=== Section Start ===
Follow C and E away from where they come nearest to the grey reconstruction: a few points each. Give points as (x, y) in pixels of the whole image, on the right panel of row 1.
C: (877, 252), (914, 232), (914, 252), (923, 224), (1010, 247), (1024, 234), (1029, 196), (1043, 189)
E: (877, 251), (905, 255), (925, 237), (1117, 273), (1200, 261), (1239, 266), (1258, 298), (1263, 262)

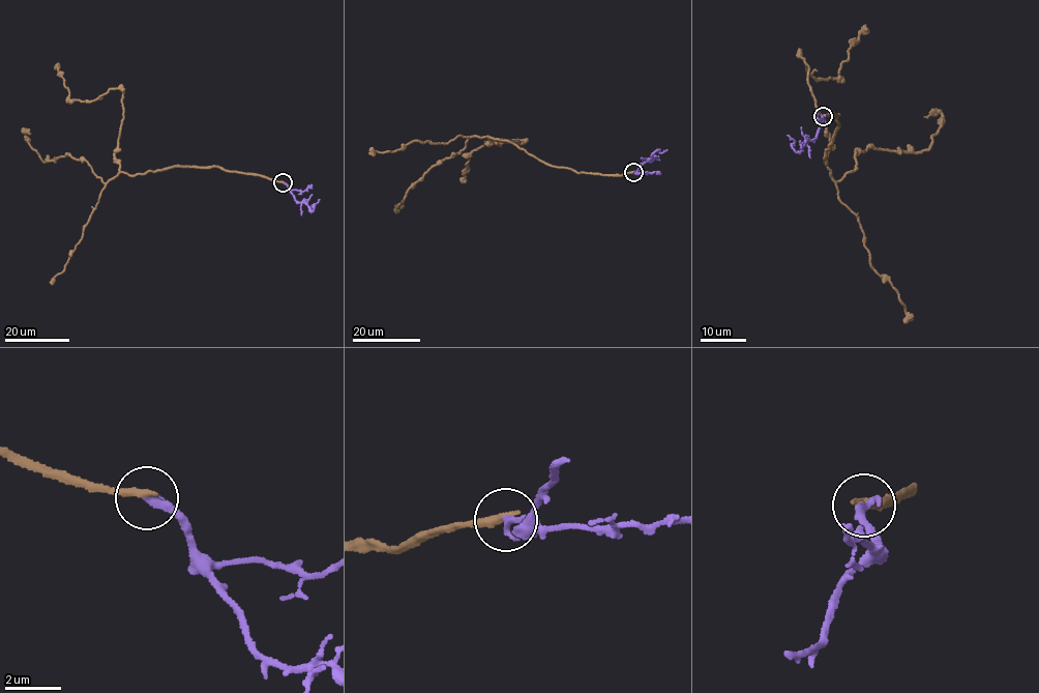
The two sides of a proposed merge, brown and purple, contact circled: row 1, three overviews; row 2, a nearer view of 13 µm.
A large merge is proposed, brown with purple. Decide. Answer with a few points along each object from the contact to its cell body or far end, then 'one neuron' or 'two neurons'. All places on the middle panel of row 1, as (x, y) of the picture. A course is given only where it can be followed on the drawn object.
brown via (633, 172), (615, 175), (552, 167), (488, 136), (491, 144), (525, 142), (484, 142), (467, 154), (465, 181) | purple via (633, 172), (636, 173), (656, 150), (661, 152), (666, 149) | two neurons

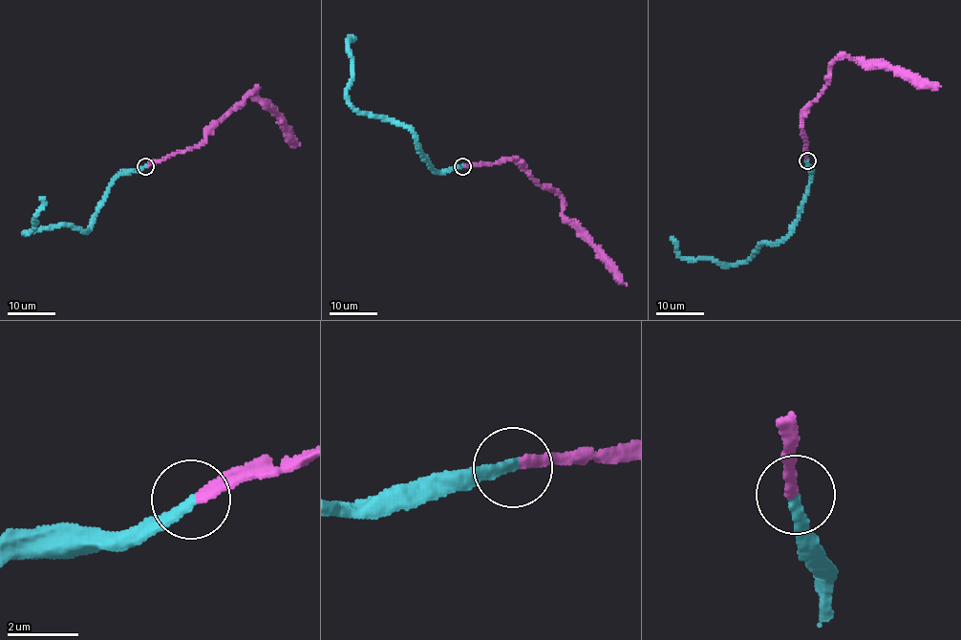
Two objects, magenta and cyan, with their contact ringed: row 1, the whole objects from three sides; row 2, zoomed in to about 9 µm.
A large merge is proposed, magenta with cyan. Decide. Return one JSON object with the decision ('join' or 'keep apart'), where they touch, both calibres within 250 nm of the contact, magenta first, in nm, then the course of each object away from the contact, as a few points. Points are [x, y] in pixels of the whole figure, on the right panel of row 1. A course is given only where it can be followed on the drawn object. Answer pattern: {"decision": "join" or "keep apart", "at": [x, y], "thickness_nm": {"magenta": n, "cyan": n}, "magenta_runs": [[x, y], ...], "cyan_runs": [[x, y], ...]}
{"decision": "join", "at": [807, 160], "thickness_nm": {"magenta": 300, "cyan": 320}, "magenta_runs": [[807, 160], [801, 114], [825, 87], [831, 63], [837, 57], [858, 61], [875, 59], [912, 77], [940, 85]], "cyan_runs": [[807, 161], [810, 181], [800, 213], [779, 242], [763, 244], [745, 261], [735, 264], [682, 257], [672, 237]]}

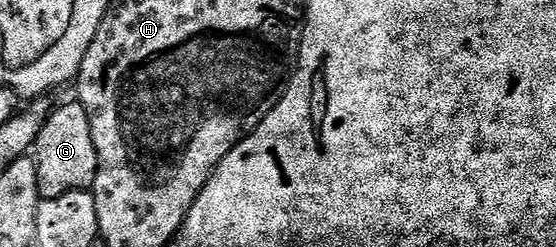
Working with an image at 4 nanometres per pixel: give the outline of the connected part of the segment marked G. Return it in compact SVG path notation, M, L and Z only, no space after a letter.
M72 99L69 105L60 105L47 114L43 128L36 137L34 156L38 167L38 191L43 200L58 199L76 189L91 190L98 171L98 155L94 147L94 135L90 131L90 119L79 100Z

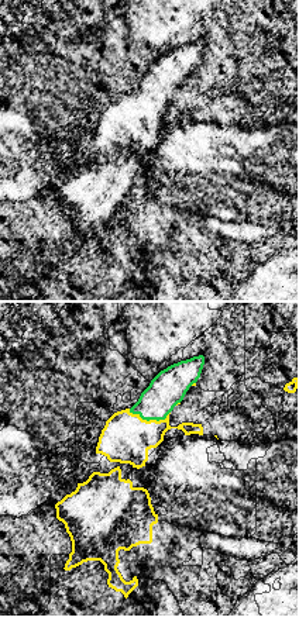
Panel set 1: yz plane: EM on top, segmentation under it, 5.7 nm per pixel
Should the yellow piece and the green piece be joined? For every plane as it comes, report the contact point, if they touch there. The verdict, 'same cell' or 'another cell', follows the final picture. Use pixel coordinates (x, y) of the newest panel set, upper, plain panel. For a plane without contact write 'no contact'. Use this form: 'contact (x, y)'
contact (150, 104)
=== Section End ===
_Exercise brief_:
Write out exactly the lines of the material above, starting with the first and finishing with the line that contains "The two sides", without pictures.

_Reply_:
Follow C and E away from where they come nearest to the grey reconstruction: a few points each. Give points as (x, y) in pixels of the whole image, on the right panel of row 1.
C: (877, 252), (914, 232), (914, 252), (923, 224), (1010, 247), (1024, 234), (1029, 196), (1043, 189)
E: (877, 251), (905, 255), (925, 237), (1117, 273), (1200, 261), (1239, 266), (1258, 298), (1263, 262)

The two sides of a proposed merge, brown and purple, contact circled: row 1, three overviews; row 2, a nearer view of 13 µm.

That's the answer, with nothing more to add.